I was sitting in my car on main street, recently, waiting for a break in the traffic so I could back out and drive on. My backup lights were lit, my turn signal flashing, so drivers knew I was trying to exit. The parking downtown is nose-first, angled to the sidewalk, so you need to back into the oncoming traffic lane to leave. All I needed was a single driver to stop and allow me out. A few seconds of someone’s time. But even though the traffic light stopped the cars, drivers still came up right behind me to block my exit. Where, I wondered, had people’s manners gone, how had people become so uncivil that they could not even commit a simple act of courtesy?

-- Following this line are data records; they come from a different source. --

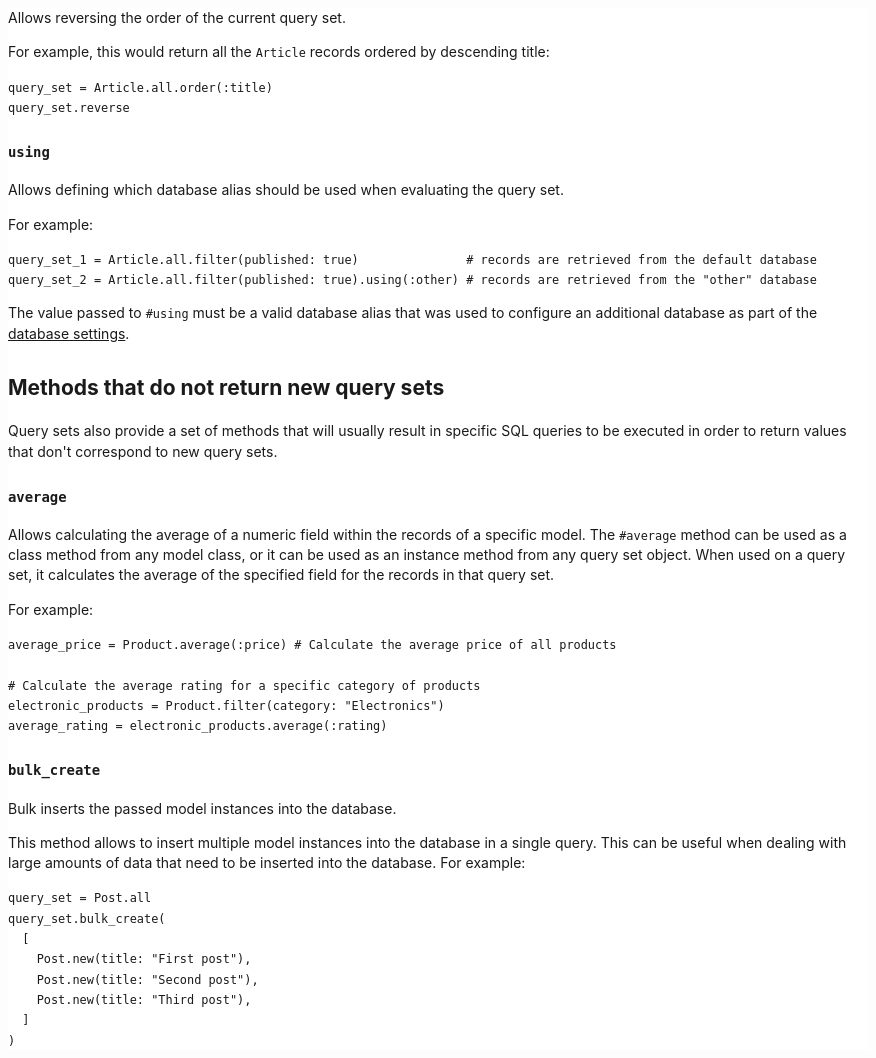 Allows reversing the order of the current query set.

For example, this would return all the `Article` records ordered by descending title:

```crystal
query_set = Article.all.order(:title)
query_set.reverse
```

### `using`

Allows defining which database alias should be used when evaluating the query set.

For example:

```crystal
query_set_1 = Article.all.filter(published: true)               # records are retrieved from the default database
query_set_2 = Article.all.filter(published: true).using(:other) # records are retrieved from the "other" database
```

The value passed to `#using` must be a valid database alias that was used to configure an additional database as part of the [database settings](../../development/reference/settings.md#database-settings).

## Methods that do not return new query sets

Query sets also provide a set of methods that will usually result in specific SQL queries to be executed in order to return values that don't correspond to new query sets.

### `average`

Allows calculating the average of a numeric field within the records of a specific model. The `#average` method can be used as a class method from any model class, or it can be used as an instance method from any query set object. When used on a query set, it calculates the average of the specified field for the records in that query set.

For example:

```crystal
average_price = Product.average(:price) # Calculate the average price of all products

# Calculate the average rating for a specific category of products
electronic_products = Product.filter(category: "Electronics")
average_rating = electronic_products.average(:rating)
```

### `bulk_create`

Bulk inserts the passed model instances into the database.

This method allows to insert multiple model instances into the database in a single query. This can be useful when dealing with large amounts of data that need to be inserted into the database. For example:

```crystal
query_set = Post.all
query_set.bulk_create(
  [
    Post.new(title: "First post"),
    Post.new(title: "Second post"),
    Post.new(title: "Third post"),
  ]
)
```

In his book, Walden, in fact in the very first chapter, Henry David Thoreau wrote, “Most men lead lives of quiet desperation.” I would offer that today — at least based on the noisome detritus posted on social media — this is more like “lives of loud, rude selfishness and self-inflicted ignorance.” Thoreau never had the opportunity to spend an hour observing people in a grocery store or big box outlet during a pandemic, or during a Black Friday sale, but if he had I suspect his view would be closer to mine.*
Pandemic rules like wearing a mask, social distancing, one-way aisles, and using hand sanitizer serve two functions: the first and most obvious is to reduce the opportunities to spread the coronavirus, but the second is an ethical test: are you or your fellow humans even aware of or give a shit about others, or just think about yourself? If you do consider the welfare of others as equally important to your own, and you obey the rules, then you at least have some manners.
Some of these rules or policies had to be passed into law, rather than being left as a preferred code of behaviour. Leaving it up to individuals to behave maturely and responsibly, with consideration to others during a pandemic, and expecting people to exhibit a basic understanding of simple hygiene and health failed miserably early on: far too many people quickly proved too selfish, or too stupid, or both to care about others. The utter failure of many adults to act in a mature, civilized, responsible, and non-selfish manner was made evident in the anti-mask demonstrations. Rudeness and selfishness came to the fore too often to leave it up to individuals.
We have laws against littering, jaywalking, parking on sidewalks, defecating and urinating in public, disobeying traffic lights, letting your lawn grow too high, letting your dog run loose, driving while drunk, smoking in public places. All sorts of laws to maintain social order have been passed to enforce what should be automatic, considerate, responsible behaviour (aka manners). But clearly we are not collectively mature or responsible enough for manners alone; to remain even passably civilized, laws are necessary. ***
Manners are a moral imperative, even a virtue. They measure whether people can behave well towards one another without any incentive or motivation to do so. Laws are what we get when we can’t, but manners are equally important as a sign of our ability to govern ourselves as a democracy. Behaving well, behaving mannerly, may not be profitable, but it’s a powerful motivator for anyone not obsessed with mere glitter and material goods. As Edmund Burke wrote in 1796, in his Letters on a Regicide,
Manners are of more importance than laws. Upon them, in a great measure, the laws depend. The law touches us but here and there, and now and then. Manners are what vex or soothe, corrupt or purify, exalt or debase, barbarize or refine us, but a constant, steady, uniform, insensible operation, like that of the air we breathe in. They give their whole form and color to our lives. According to their quality, they aid morals, they supply them, or they totally destroy them.
That’s worth repeating: manners are more important than laws. Why? Because they are self-administered and thus show us for who we are, not who others determine we must be. Manners take our measure. In her book, Why Manners Matter (Random House Australia, 2007)**, Lucinda Holdforth explained:
Destroy manners — sweep aside all of a society’s habits, conventions, and patterns of behaviour — and you may well find you have nothing left but chaos. And because human beings cannot live for long in a state of anarchy, sooner or later some form of oppressive authority will step in to restore order on new, more punitive premises.
Which is clearly what is happening in the USA today. President Trump (aka Putin’s Puppet) has behaved abysmally, lacking manners in and out of office: he has insulted, lied, cheated, stolen, squandered taxpayers’ money, given his unqualified children and campaign contributors positions of power, and then bragged about his mannerless and petty behaviour. And he has encouraged his followers to behave similarly: without manners or civility or consideration for others (which they have done). He has done so in order to be able to implement a more repressive state to manage the very chaos he himself created. It’s a subtle, but effective coup.